Dr. Springer noted the importance of an official recommendation, detailing a typical go-between that occurs between rheumatologists, arthritic patients, and surgeons in an effort to mitigate risks. Conflicting opinions between specialists as to whether or not, and for how long, the rheumatic medications should be discontinued, and the time it takes for the three parties involved to communicate, can cause uncertainty and lengthy delays for patient treatment.
“In the literature, particularly in the orthopedic literature, there’s really nothing to guide us on how to manage these patients that come in that are high risk,” he says. “I think the importance of this guideline is that we now have a document that’s based on available evidence and expert opinion to help us manage these patients much more thoroughly around the perioperative period.”
Before the press conference, he was asked to ponder whether or not the guidelines were a “win” for orthopedic surgeons. He says if just the American Academy of Hip and Knee Surgeons or just the American College of Rheumatology came out with these guidelines unilaterally, the other organization would frown upon it.

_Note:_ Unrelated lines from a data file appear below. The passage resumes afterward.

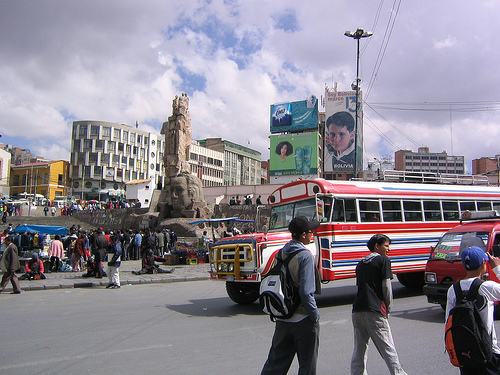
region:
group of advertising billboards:
[262, 86, 370, 173]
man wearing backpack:
[259, 213, 334, 369]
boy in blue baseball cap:
[430, 241, 499, 354]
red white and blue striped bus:
[207, 173, 498, 284]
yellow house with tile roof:
[7, 154, 69, 209]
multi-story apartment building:
[60, 116, 160, 203]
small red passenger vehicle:
[414, 212, 498, 302]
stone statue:
[147, 85, 222, 270]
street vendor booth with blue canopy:
[9, 218, 89, 278]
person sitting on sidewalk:
[125, 248, 183, 280]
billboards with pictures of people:
[256, 81, 371, 178]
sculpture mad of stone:
[151, 87, 222, 232]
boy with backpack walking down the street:
[261, 209, 333, 374]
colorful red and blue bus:
[220, 168, 497, 298]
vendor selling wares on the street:
[5, 210, 90, 275]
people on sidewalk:
[86, 220, 183, 260]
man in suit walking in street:
[2, 233, 29, 300]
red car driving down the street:
[428, 216, 498, 325]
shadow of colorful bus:
[161, 279, 241, 334]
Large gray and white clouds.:
[56, 6, 476, 128]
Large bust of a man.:
[150, 168, 209, 223]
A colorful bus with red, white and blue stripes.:
[234, 178, 495, 285]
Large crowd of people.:
[62, 218, 160, 278]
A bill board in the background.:
[248, 123, 393, 193]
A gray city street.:
[45, 302, 233, 373]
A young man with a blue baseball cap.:
[453, 240, 498, 288]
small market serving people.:
[1, 208, 306, 255]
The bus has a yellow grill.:
[205, 241, 260, 287]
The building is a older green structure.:
[209, 127, 274, 197]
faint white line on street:
[33, 320, 185, 347]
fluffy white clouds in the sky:
[58, 29, 128, 75]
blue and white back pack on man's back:
[208, 249, 305, 320]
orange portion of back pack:
[411, 303, 464, 373]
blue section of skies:
[168, 58, 205, 85]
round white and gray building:
[64, 112, 165, 201]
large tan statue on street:
[143, 82, 230, 184]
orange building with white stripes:
[7, 142, 77, 220]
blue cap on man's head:
[443, 244, 498, 279]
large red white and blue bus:
[280, 156, 466, 328]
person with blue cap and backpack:
[443, 240, 498, 373]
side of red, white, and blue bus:
[322, 180, 356, 280]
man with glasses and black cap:
[285, 213, 322, 248]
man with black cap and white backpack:
[254, 213, 325, 372]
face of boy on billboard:
[323, 108, 363, 165]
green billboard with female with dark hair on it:
[267, 130, 322, 172]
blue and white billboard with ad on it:
[268, 98, 320, 129]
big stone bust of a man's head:
[163, 167, 211, 225]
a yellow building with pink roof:
[12, 160, 70, 198]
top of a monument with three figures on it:
[168, 91, 193, 122]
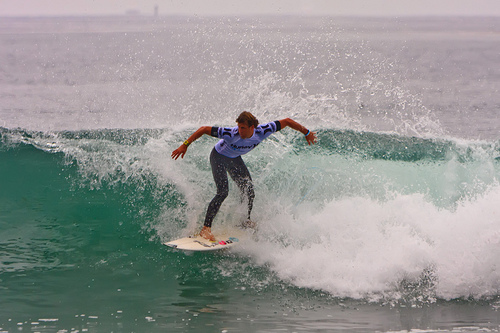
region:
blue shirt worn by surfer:
[214, 119, 279, 170]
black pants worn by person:
[202, 154, 264, 213]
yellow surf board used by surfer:
[164, 225, 293, 260]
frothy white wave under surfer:
[99, 139, 431, 271]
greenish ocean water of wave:
[11, 152, 132, 312]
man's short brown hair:
[229, 98, 268, 151]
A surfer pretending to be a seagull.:
[170, 109, 320, 244]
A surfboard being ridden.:
[160, 220, 255, 252]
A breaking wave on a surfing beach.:
[0, 121, 497, 305]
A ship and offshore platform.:
[122, 2, 162, 19]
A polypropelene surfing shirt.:
[207, 117, 284, 160]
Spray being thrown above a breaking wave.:
[10, 7, 453, 139]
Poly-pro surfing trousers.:
[202, 144, 257, 229]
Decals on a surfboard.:
[193, 235, 241, 250]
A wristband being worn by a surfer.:
[301, 128, 313, 139]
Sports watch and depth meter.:
[182, 138, 192, 147]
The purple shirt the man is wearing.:
[214, 122, 278, 157]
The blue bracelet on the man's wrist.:
[305, 129, 307, 133]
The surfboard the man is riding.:
[163, 229, 260, 251]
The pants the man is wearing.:
[201, 145, 256, 223]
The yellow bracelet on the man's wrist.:
[184, 139, 190, 146]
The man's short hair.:
[239, 108, 259, 125]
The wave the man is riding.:
[7, 123, 499, 297]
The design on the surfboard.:
[195, 235, 238, 248]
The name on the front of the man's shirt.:
[228, 142, 255, 150]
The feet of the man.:
[190, 221, 255, 241]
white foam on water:
[78, 242, 119, 274]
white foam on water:
[105, 273, 137, 315]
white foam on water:
[170, 252, 192, 304]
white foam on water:
[57, 295, 98, 327]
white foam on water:
[137, 299, 162, 324]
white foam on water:
[184, 289, 212, 330]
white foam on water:
[18, 296, 66, 331]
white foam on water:
[70, 305, 108, 326]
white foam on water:
[412, 289, 442, 310]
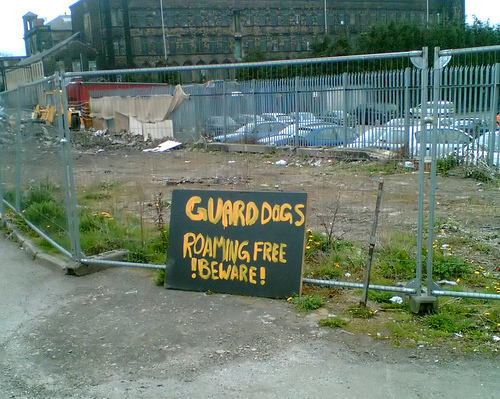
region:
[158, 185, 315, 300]
a black sign on the sidewalk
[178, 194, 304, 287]
yellow writing on the sign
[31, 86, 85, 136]
a yellow piece of heavy machinery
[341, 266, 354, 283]
a small white flower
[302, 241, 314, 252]
a small yellow flower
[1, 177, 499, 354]
a patch of green grass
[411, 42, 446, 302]
metal fence posts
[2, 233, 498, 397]
a gray gravel and cement sidewalk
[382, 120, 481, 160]
a gray car in the lot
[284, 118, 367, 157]
a black car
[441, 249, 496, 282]
the flowers are yellow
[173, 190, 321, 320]
the sign is yellow and black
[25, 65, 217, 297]
the metal fence is tall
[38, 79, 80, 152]
the tractor is yellow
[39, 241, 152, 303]
fence is sitting on cinder blocks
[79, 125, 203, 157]
there is trash in the fenced area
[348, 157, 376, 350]
a metal pole leaning on the fence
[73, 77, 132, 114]
the building is red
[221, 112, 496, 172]
vehicles parked on other side of fence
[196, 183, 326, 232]
GUARD DOGS is written on the sign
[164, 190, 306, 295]
black sign on the ground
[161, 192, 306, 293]
black sign with yellow writing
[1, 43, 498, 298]
gray, metal fence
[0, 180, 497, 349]
line of patch of grass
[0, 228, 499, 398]
area of concrete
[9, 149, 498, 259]
area of dirt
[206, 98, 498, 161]
group of cars behind fence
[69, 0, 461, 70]
large, brick building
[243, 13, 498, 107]
group of trees behind cars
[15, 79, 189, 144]
group of trash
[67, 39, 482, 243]
the fence is silver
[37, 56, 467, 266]
the fence is made of metal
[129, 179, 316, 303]
the sign is green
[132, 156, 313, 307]
the letters are written in yellow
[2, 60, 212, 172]
the area has garbage in it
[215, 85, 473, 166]
the cars are parked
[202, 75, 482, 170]
cars are behind the fence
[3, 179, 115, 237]
little yellow flowers are growing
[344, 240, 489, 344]
grass is growing in the dirt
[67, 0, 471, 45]
the building is dark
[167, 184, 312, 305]
A hand written sign warning of guard dogs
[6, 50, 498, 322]
A metal fence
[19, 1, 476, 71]
A building in the background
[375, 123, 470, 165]
Part of a car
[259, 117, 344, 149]
Part of a car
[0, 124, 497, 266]
A large dirt area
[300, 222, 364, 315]
Some dandelions and grass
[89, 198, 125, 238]
Some dandelions and glass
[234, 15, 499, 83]
The tops of some trees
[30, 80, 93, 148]
A piece of heavy machinery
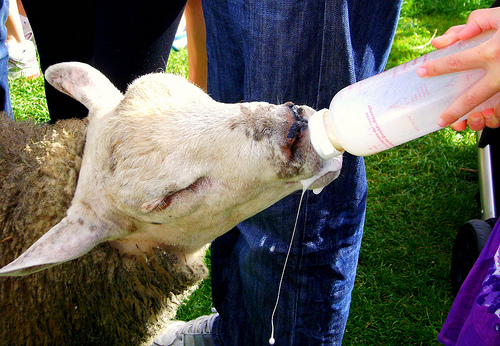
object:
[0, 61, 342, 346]
sheep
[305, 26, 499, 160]
bottle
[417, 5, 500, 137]
person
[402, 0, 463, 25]
grass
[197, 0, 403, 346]
jeans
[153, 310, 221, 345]
shoe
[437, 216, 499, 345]
cloth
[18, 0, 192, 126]
pants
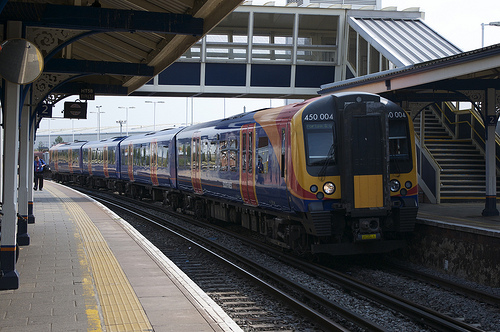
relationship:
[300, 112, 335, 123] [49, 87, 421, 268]
number 450 004 written on train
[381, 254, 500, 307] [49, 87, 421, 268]
rail of train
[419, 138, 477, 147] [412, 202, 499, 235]
stair coming down to platform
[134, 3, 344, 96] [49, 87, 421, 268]
catwalk platform built over train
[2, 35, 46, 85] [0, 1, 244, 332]
mirror hanging on platform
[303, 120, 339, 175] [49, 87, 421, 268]
windshield of train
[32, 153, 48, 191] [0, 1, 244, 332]
man walking on platform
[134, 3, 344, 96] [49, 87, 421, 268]
catwalk platform hanging over a train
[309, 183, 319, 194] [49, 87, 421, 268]
right headlight on front of a train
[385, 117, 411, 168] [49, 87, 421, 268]
windshield of a train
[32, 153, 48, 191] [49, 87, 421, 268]
man standing near a train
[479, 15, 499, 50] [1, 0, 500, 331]
light near a train station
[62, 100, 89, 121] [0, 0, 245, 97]
sign hanging from ceiling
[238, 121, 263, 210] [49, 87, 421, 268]
door on side of a train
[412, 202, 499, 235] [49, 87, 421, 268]
platform near a train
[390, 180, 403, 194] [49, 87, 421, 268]
headlight of a train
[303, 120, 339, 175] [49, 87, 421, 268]
windshield of a train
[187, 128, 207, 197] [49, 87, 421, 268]
door of a train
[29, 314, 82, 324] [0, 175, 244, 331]
brick placed in ground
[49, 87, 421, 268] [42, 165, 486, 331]
train on top of train track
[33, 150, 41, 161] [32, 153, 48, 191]
head of a man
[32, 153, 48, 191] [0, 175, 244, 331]
man walking on ground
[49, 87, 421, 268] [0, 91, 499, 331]
train riding in foreground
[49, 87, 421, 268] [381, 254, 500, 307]
train on top of rail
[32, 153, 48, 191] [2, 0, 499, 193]
man standing in background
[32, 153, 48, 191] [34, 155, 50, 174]
man wearing a shirt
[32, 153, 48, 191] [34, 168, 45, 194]
man wearing pants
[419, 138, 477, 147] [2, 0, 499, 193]
stair pictured in background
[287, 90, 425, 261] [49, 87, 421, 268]
end part of train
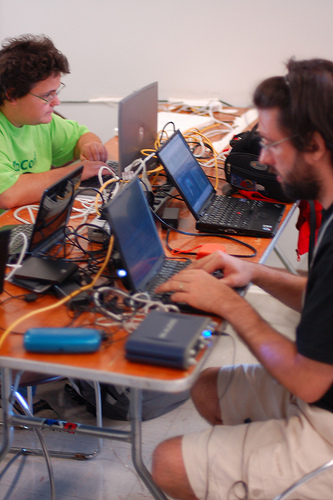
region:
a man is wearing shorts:
[282, 405, 296, 498]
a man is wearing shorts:
[224, 424, 262, 482]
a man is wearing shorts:
[218, 435, 242, 497]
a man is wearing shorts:
[228, 375, 292, 479]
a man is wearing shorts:
[250, 383, 273, 451]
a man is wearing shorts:
[215, 372, 241, 463]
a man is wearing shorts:
[236, 394, 275, 485]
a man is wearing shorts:
[222, 398, 254, 498]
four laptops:
[33, 66, 289, 365]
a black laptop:
[153, 125, 306, 252]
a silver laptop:
[86, 63, 207, 191]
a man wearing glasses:
[4, 21, 70, 118]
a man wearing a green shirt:
[1, 16, 103, 204]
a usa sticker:
[27, 398, 162, 486]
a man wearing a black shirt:
[242, 52, 330, 429]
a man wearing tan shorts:
[178, 93, 328, 492]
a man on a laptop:
[0, 57, 175, 191]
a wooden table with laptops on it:
[19, 106, 263, 382]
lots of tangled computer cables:
[72, 227, 137, 313]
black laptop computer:
[77, 166, 266, 322]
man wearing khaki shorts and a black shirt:
[131, 56, 332, 498]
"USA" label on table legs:
[25, 405, 86, 447]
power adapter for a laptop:
[151, 198, 272, 263]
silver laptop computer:
[83, 73, 172, 191]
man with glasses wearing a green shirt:
[0, 19, 122, 204]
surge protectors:
[87, 145, 185, 253]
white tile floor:
[12, 397, 205, 498]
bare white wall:
[88, 27, 267, 103]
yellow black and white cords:
[59, 137, 168, 284]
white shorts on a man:
[122, 336, 322, 499]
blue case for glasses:
[16, 319, 112, 360]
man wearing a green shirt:
[0, 90, 107, 210]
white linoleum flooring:
[57, 460, 129, 492]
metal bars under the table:
[0, 401, 164, 448]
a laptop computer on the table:
[88, 146, 273, 371]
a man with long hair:
[230, 48, 331, 219]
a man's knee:
[145, 418, 217, 498]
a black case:
[11, 244, 87, 299]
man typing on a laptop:
[111, 62, 330, 349]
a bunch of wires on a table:
[52, 193, 120, 313]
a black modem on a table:
[126, 303, 219, 372]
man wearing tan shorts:
[209, 349, 326, 483]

“This was never like an 8th grade dance, where the boys were on one side and the girls were on one side and only occasionally someone came to the middle to dance. I think we all went into this with very open minds, and with the patient first.”
“It’s really a win for the patients, and really a win for collaborative efforts and research, which we just don’t do enough of in many fields.”
The ACR and AAHKS’s collaborative Recommendations for Perioperative Management of Rheumatic Disease Medications are currently awaiting peer review, and are on track to be published later in 2016.